SOURCE PASSAGE:
'''

Thursday, June 14, 2007

Add to the Beauty

Unintentionally, I began writing an album review in my journal this morning, because the songs on Sara Groves' album Add to the Beauty are so closely knit thematically. The title cut says "this is grace, an invitation to be beautiful... and I want to add to the beauty." All of the songs are about beautiful things that can't be explained other than through grace. It's a truly inspiring album, and inspired me to seek God's beauty today.

And so I have. It's been a good day. I thought about His artistry this morning, and wrote a poem about it. It made me think about the fundamentals of art. I had to actually look them up online. In case you're curious, here's the poem I wrote:

There is a beauty
In all His processes
There is a harmony
In demand and supply
There is a purpose
And a poetry of motion
When a flower drinks the rain and hails the sky.

'''

(Stored data entries)
'''

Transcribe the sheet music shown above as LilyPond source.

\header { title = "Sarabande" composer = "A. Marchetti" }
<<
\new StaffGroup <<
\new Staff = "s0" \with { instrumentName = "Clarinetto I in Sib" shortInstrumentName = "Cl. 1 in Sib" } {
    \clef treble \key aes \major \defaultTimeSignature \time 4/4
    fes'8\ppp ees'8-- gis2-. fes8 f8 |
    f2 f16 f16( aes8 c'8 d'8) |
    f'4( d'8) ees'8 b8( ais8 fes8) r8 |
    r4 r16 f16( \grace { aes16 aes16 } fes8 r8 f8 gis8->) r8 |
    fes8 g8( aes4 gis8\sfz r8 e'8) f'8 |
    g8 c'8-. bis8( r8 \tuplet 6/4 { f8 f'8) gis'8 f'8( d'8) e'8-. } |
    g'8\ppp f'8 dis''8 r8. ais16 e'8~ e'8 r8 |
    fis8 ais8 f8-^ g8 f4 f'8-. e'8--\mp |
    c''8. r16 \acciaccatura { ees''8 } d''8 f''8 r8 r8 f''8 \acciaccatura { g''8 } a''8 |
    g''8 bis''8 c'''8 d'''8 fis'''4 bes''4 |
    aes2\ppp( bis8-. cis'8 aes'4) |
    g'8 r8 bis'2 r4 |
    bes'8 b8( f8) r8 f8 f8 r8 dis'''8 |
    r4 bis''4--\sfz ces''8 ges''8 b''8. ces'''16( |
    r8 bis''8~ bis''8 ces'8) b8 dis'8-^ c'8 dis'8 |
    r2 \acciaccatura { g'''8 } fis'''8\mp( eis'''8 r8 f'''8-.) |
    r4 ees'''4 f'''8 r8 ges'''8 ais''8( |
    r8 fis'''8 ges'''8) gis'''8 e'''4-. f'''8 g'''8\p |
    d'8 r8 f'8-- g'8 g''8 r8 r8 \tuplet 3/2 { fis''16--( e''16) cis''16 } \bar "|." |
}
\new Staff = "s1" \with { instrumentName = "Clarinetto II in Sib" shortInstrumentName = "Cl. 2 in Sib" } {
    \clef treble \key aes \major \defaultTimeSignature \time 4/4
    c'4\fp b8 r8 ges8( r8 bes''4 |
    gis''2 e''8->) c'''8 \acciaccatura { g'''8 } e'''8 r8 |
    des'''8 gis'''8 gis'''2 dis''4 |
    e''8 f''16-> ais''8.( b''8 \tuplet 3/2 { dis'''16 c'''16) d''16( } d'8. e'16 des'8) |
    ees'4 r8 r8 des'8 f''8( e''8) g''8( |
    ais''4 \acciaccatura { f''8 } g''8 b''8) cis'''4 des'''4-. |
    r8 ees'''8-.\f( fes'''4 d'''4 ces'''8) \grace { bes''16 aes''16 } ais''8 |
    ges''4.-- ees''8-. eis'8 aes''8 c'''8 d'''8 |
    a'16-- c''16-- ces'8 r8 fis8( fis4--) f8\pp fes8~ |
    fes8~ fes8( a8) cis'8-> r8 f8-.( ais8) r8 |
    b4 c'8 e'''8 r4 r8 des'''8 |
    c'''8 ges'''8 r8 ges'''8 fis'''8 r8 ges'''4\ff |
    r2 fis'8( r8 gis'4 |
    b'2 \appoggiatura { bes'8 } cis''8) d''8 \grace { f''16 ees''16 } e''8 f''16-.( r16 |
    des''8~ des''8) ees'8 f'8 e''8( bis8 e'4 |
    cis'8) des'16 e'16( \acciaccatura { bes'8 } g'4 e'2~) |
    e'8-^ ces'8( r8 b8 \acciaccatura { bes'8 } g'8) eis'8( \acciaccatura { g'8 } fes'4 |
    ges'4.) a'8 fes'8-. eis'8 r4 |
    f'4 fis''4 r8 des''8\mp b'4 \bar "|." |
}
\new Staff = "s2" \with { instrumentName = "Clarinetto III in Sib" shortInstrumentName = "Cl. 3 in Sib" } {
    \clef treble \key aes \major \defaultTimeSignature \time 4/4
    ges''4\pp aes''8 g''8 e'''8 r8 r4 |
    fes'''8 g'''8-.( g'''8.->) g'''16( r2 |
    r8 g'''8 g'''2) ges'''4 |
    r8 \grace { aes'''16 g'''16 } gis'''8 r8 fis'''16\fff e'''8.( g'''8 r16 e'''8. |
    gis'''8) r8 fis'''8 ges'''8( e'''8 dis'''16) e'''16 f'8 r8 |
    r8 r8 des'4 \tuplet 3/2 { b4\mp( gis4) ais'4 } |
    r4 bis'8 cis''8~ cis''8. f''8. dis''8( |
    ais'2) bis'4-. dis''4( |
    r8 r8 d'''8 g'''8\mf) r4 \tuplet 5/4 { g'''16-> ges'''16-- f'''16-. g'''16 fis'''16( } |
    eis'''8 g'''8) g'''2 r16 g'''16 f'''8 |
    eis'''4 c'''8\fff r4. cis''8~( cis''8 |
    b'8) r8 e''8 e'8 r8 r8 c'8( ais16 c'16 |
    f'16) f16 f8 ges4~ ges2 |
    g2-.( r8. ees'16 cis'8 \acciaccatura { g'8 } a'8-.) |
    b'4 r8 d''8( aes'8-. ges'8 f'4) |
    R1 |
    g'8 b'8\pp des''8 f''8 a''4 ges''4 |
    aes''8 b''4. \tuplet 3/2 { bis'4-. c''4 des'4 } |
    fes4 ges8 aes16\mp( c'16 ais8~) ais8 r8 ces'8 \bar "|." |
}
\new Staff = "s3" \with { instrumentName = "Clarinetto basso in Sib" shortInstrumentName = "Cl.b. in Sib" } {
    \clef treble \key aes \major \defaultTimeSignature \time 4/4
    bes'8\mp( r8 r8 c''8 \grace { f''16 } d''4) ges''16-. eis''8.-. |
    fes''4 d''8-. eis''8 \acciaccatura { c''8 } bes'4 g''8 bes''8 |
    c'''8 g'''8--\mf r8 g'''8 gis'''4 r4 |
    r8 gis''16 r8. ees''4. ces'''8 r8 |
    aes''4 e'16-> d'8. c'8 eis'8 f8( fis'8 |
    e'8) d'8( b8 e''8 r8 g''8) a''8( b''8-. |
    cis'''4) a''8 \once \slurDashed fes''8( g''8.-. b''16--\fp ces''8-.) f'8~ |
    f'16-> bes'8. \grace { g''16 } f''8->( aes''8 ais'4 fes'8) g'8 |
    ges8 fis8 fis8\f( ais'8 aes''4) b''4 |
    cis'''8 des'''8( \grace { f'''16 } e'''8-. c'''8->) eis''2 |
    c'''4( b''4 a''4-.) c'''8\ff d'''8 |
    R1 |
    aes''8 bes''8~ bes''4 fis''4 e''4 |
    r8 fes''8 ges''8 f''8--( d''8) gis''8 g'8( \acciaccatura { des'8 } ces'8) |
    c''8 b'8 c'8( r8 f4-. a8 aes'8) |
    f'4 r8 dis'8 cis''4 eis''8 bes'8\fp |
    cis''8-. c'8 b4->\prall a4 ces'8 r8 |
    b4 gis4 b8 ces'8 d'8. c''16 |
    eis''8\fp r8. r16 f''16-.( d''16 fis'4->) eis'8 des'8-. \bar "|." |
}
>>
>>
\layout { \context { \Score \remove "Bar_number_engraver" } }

'''

GIVEN INSTRUCTION 1:
Reproduce the passage of the blog post starting at "Thursday, June 14, 2007" and ending at "God's beauty today.".
GIVEN INSTRUCTION 2:
In the blog post, what did the writer have to look up online?
GIVEN INSTRUCTION 3:
Continue the blog post about the album Add to the Beauty from the point where it stops.
The blog post is all you need here, so the records can be left aside.

FINAL RESULT 1:
Thursday, June 14, 2007

Add to the Beauty

Unintentionally, I began writing an album review in my journal this morning, because the songs on Sara Groves' album Add to the Beauty are so closely knit thematically. The title cut says "this is grace, an invitation to be beautiful... and I want to add to the beauty." All of the songs are about beautiful things that can't be explained other than through grace. It's a truly inspiring album, and inspired me to seek God's beauty today.

FINAL RESULT 2:
The fundamentals of art.

FINAL RESULT 3:
There is an artist
Who is the living Light
His works engage the heart
And His word gives sight
He mixes pigments
On a pallette of the spectrum
The details of His masterpieces fill me with delight.

Not bad for sitting on the porch on a rainy morning. It felt like the perfect way to spend my time.

In the midst of my reveries I checked the headlines for today. Hamas vs. Fatah vs. Israel and the US. International intervention? War, scandal, hatred, deceit, death. I had to ask myself, is it puerile to live my life wanting to add to the beauty in times when it doesn't seem like there's even any beauty to begin with?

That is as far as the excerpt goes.